Liddell’s words, made famous in the 1981 movie, Chariots of Fire, touch on the analogy that life is like a race. As with Paul, who used the very same analogy many times, Liddell knew well that the strength to face whatever race life might present comes from within. Life may well pour down on us. The strength to weather such downpours comes from Christ in us.

And lastly, in more recent times, the words of Martin Luther King Jr. echo those written and spoken by many voices over the last two-thousand years: In the midst of outer dangers, I have felt an inner calm and known resources of strength that only Christ could give. In many instances I have felt the power of God transforming the fatigue of despair into the buoyancy of hope (my emphasis).

Our lives can seem to be full of outer dangers. Our times and circumstances can be extremely challenging and may lead us to feel a sense of despair from time to time. I could certainly relate as I slowly began to lose my central vision. I feared for the future and for the challenges I would eventually face in my life.

As Martin Luther King Jr. wrote, the power of God transforms us. Christ living his life in us brings a strength we could never find on our own. I’m fifty-four years-old now and yes, I have lost all of my central vision, every last bit of it, just as the eye specialist said I would.

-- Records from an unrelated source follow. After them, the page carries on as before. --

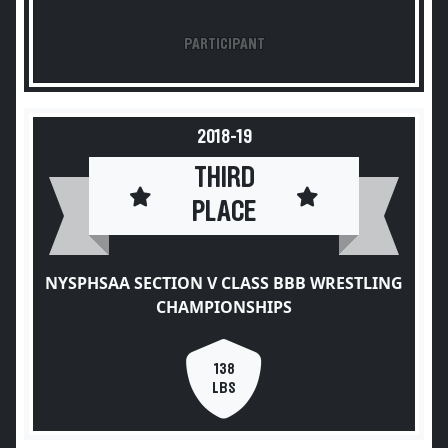
PARTICIPANT
2018-19
THIRD
PLACE
NYSPHSAA SECTION V CLASS BBB WRESTLING
CHAMPIONSHIPS
138
LBS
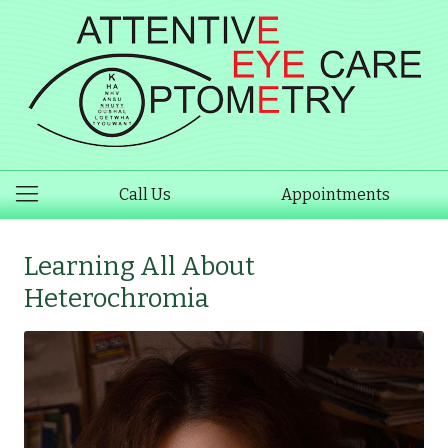
Call Us
Appointments
Learning All About
Heterochromia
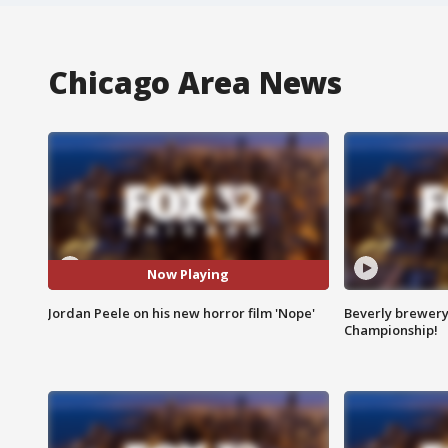
Chicago Area News
Now Playing
Jordan Peele on his new horror film 'Nope'
Beverly brewery 
Championship!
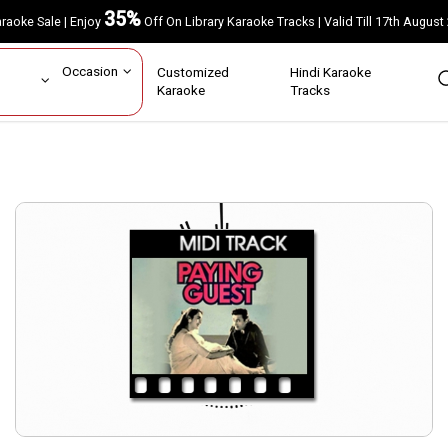
35%
Karaoke Sale | Enjoy
Off On Library Karaoke Tracks | Valid Till 17th A
ar
Occasion
Customized
Hindi Karaoke
rs
Karaoke
Tracks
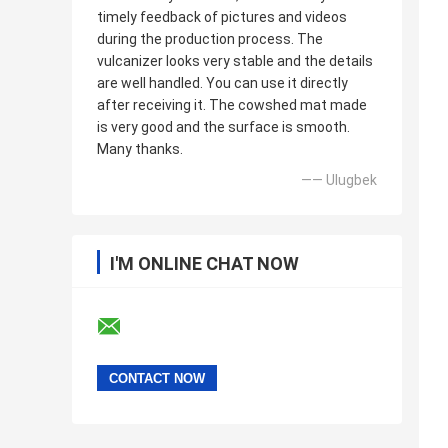
timely feedback of pictures and videos
during the production process. The
vulcanizer looks very stable and the details
are well handled. You can use it directly
after receiving it. The cowshed mat made
is very good and the surface is smooth.
Many thanks.
—— Ulugbek
I'M ONLINE CHAT NOW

Yet, I know I’ve been very fortunate to live many years learning how to do everything in life with only peripheral vision. I’ve learned how to face the fears and challenges of my vision, albeit not without some periodic worry. More than that, I’ve come to accept my vision as it is.

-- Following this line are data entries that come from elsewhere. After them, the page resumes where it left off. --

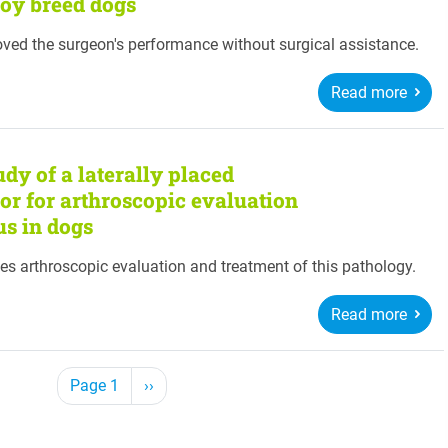
toy breed dogs
oved the surgeon's performance without surgical assistance.
Read more
dy of a laterally placed
ctor for arthroscopic evaluation
us in dogs
es arthroscopic evaluation and treatment of this pathology.
Read more
Next page
Page 1
››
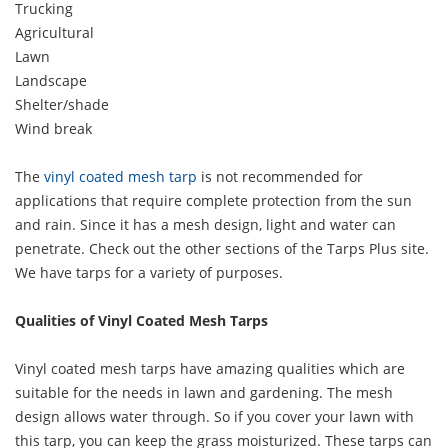
Trucking
Agricultural
Lawn
Landscape
Shelter/shade
Wind break
The
vinyl coated mesh tarp
is not recommended for
applications that require complete protection from the sun
and rain. Since it has a mesh design, light and water can
penetrate. Check out the other sections of the Tarps Plus site.
We have tarps for a variety of purposes.
Qualities of Vinyl Coated Mesh Tarps
Vinyl coated mesh tarps have amazing qualities which are
suitable for the needs in lawn and gardening. The mesh
design allows water through. So if you cover your lawn with
this tarp, you can keep the grass moisturized. These tarps can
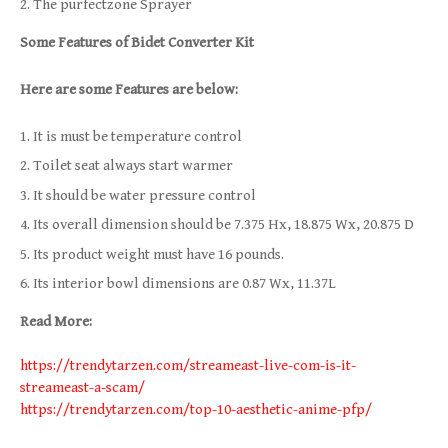
The purfectzone Sprayer
Some Features of Bidet Converter Kit
Here are some Features are below:
It is must be temperature control
Toilet seat always start warmer
It should be water pressure control
Its overall dimension should be 7.375 Hx, 18.875 Wx, 20.875 D
Its product weight must have 16 pounds.
Its interior bowl dimensions are 0.87 Wx, 11.37L
Read More:
https://trendytarzen.com/streameast-live-com-is-it-
streameast-a-scam/
https://trendytarzen.com/top-10-aesthetic-anime-pfp/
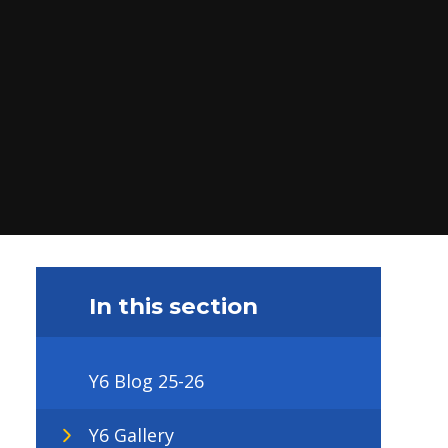
In this section
Y6 Blog 25-26
Y6 Gallery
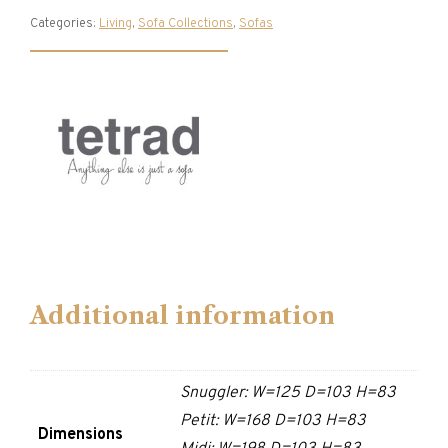
Categories:
Living
,
Sofa Collections
,
Sofas
Additional information
Snuggler: W=125 D=103 H=83
Petit: W=168 D=103 H=83
Dimensions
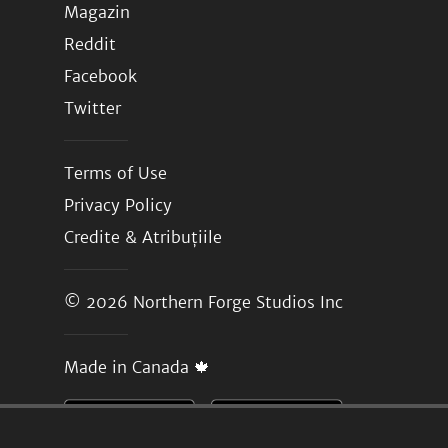
Magazin
Reddit
Facebook
Twitter
Terms of Use
Privacy Policy
Credite & Atribuțiile
© 2026
Northern Forge Studios Inc
Made in Canada 🍁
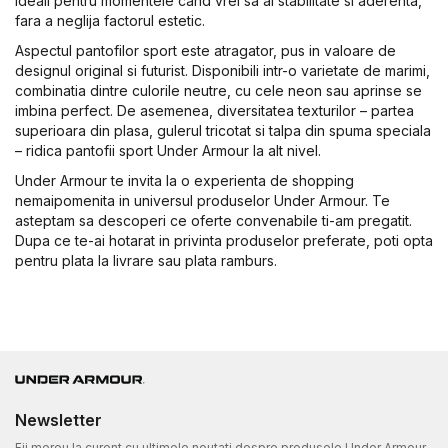
ideali pentru momentele cand vrei sa ai stabilitate si aderenta,
fara a neglija factorul estetic.
Aspectul pantofilor sport este atragator, pus in valoare de
designul original si futurist. Disponibili intr-o varietate de marimi,
combinatia dintre culorile neutre, cu cele neon sau aprinse se
imbina perfect. De asemenea, diversitatea texturilor – partea
superioara din plasa, gulerul tricotat si talpa din spuma speciala
– ridica pantofii sport Under Armour la alt nivel.
Under Armour te invita la o experienta de shopping
nemaipomenita in universul produselor Under Armour. Te
asteptam sa descoperi ce oferte convenabile ti-am pregatit.
Dupa ce te-ai hotarat in privinta produselor preferate, poti opta
pentru plata la livrare sau plata ramburs.
Newsletter
Fii mereu la curent cu ultimele noutati despre produsele Under Armour.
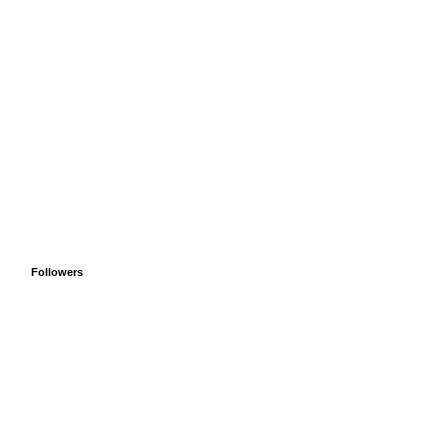
Followers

When we understand Christ lives his life in us, and we then live from that strength, our lives are transformed. We live in the reality of our humanity and the richness of Christ’s indwelling divinity. The two work together in beautiful harmony. Christ lives in us and we live in him. Living this way helps us to face whatever challenging times life may present.

Thankful for Christ in us—your friend and fellow partner,

Ed Dunn

P.S. From Greg: Many thanks Ed, amen and amen! Christ lives in us and we live in him. Thanks be to God for his amazing grace, and to Jesus, who walks all of our paths and roads with us, and willingly, out of his love, climbs in with us into the most unwelcome ditches and potholes we sometimes occupy. We thank God with a grateful heart that Christ lives in us and we live in him.